From the point of view of Newtonian physics, for example, there is an absolutely privileged system of reference, an absolute rest and absolute motions. The universe is composed, at every instant, of material points of which some are motionless and others animated by movements perfectly determined. This universe is found to have within itself, in Space and Time, a concrete figure not depending on the point of view at which the physicist is placed: all physicists, whatever the mobile system to which they belong, refer in thought to the privileged system of reference and attribute to the universe the figure one would find in it on perceiving it thus in the absolute. If, then, the physicist par excellence is he who inhabits the privileged system, there is no call for establishing a radical distinction between this physicist and the others, since the others proceed as if they were in his place.
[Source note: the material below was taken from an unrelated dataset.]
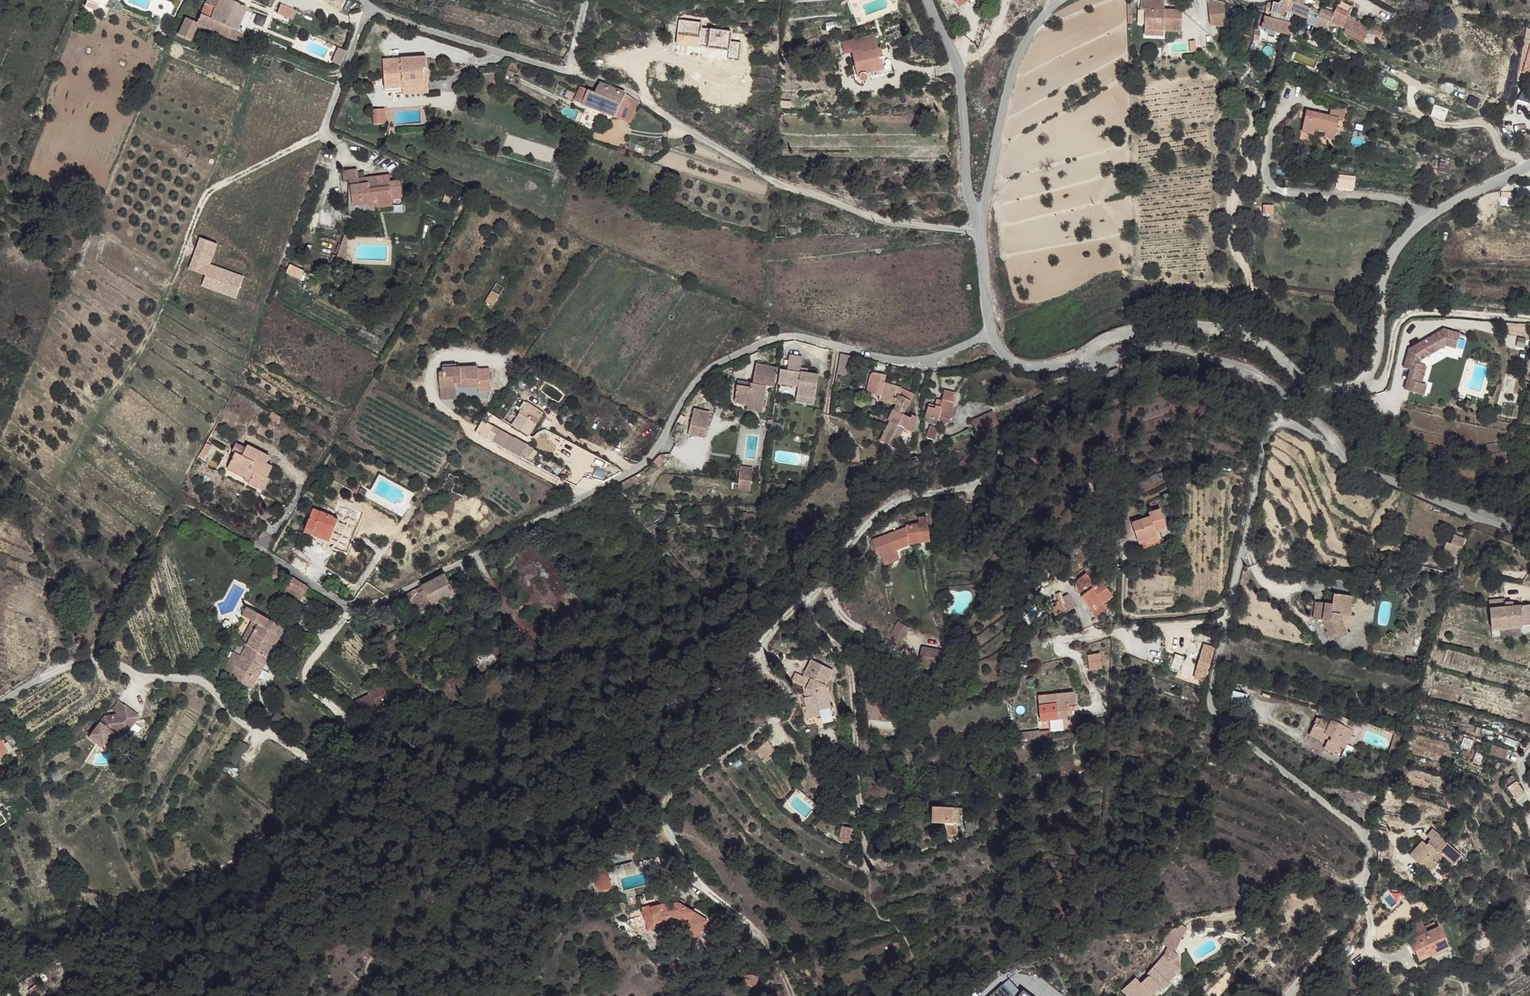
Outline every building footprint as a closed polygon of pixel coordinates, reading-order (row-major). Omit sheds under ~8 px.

But in the Theory of Relativity, there is no longer a privileged system. All systems obtain. Any one of them can be chosen henceforth as system of reference, be immobilized. In respect to this system of reference all the material points of the universe will still be found, some of them motionless, others animated by determined movements; but it will only be in relation to this system. Adopt another: the immobile will move, the moving will become motionless or alter its speed; the concrete figure of the universe will have radically changed. Yet the universe cannot present for you these two figures at the same time; the same material point cannot be imagined by you, or conceived, at once motionless and in motion. One must choose, and the moment you have chosen such and such determined figure you raise up as a living and conscious physicist, really perceiving, the physicist attached to the system of reference from which the universe takes this figure: the other physicists such as they appear in the figure of the universe thus chosen, are then virtual physicists, simply conceived as physicists by the real physicist. If you confer on one of them (as physicist) a reality, if you suppose him perceiving, acting, measuring, then his system is no longer a virtual system of reference, no longer simply conceived as being able to become a real system, but truly a real system of reference: it is then stationary, you have to do with a new figure of the world; and the real physicist just mentioned is now only a represented physicist.
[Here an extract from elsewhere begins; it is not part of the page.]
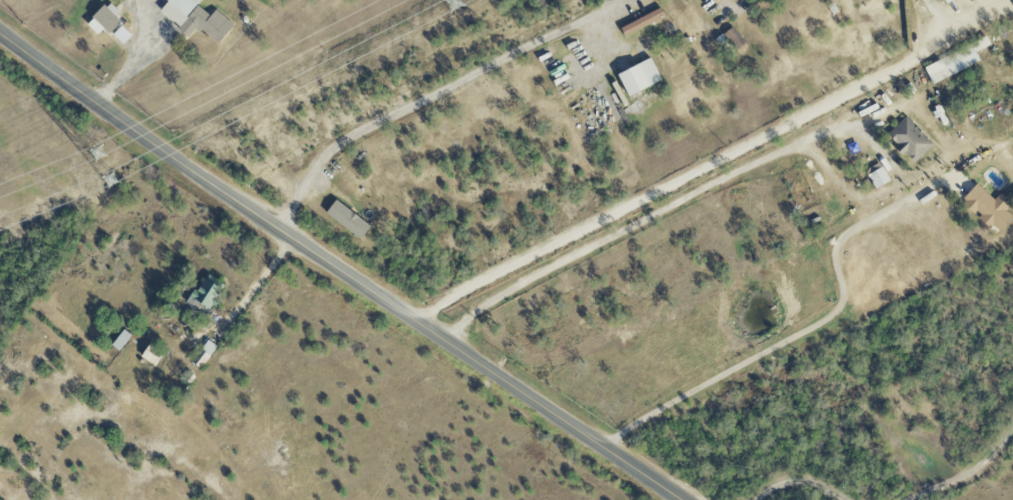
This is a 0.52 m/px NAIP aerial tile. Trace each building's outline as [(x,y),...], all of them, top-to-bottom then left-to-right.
[(170,1),(161,12),(193,37),(200,28),(220,43),(235,24),(217,10),(212,16),(199,5),(203,0),(169,0),(170,1)] [(94,17),(110,34),(125,20),(109,3),(94,17)] [(925,65),(933,83),(981,62),(976,52),(992,45),(988,37),(925,65)] [(619,73),(630,96),(663,80),(653,57),(619,73)] [(915,163),(935,144),(908,116),(888,134),(915,163)] [(876,189),(891,180),(883,166),(868,175),(876,189)] [(1012,203),(1002,192),(995,199),(978,183),(963,199),(998,233),(1012,218),(1012,216),(1006,209),(1012,203)] [(328,212),(338,199),(372,225),(362,238),(328,212)] [(209,314),(217,300),(215,299),(223,286),(206,275),(190,302),(209,314)] [(121,351),(132,335),(125,329),(113,345),(121,351)] [(193,361),(202,368),(218,346),(209,339),(193,361)] [(156,366),(165,353),(152,343),(142,356),(156,366)]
M. Langevin stated definitively the essence of the Theory of Relativity when he wrote that the principle of Relativity, in its restricted as well as more general form, is basically only the assertion of the existence of an independent reality of systems of reference, being in motion as they relate to each other and reckoning from which we observe their changing perspective. This universe has laws to which the employment of co-ordinates enables one to give an analytical form independent of the system of reference, and although the individual co-ordinates of each event depend on it nevertheless it can be expressed in intrinsic terms, as geometry has done with space, thanks to the introduction of invariant elements and the constituting of an appropriate language. In other words, the universe of Relativity is a universe as real, as independent of our mind, existing as absolutely as that of Newton and of general mankind. Only, whereas for general mankind, and even more so for Newton, this universe is a collection of things (even if physics confines itself to the study of relations between things), Einsteins universe is nothing more than the mere sum-total of relations. The invariant elements now held constitutive of the reality are expressions in which parameters enter, which are anything you like them to be, which no more represent Time or Space than anything else, because it is the relation between them that alone exists in the eyes of science, because, if there are no longer things, if the universe is without shape, no longer is there Time or Space.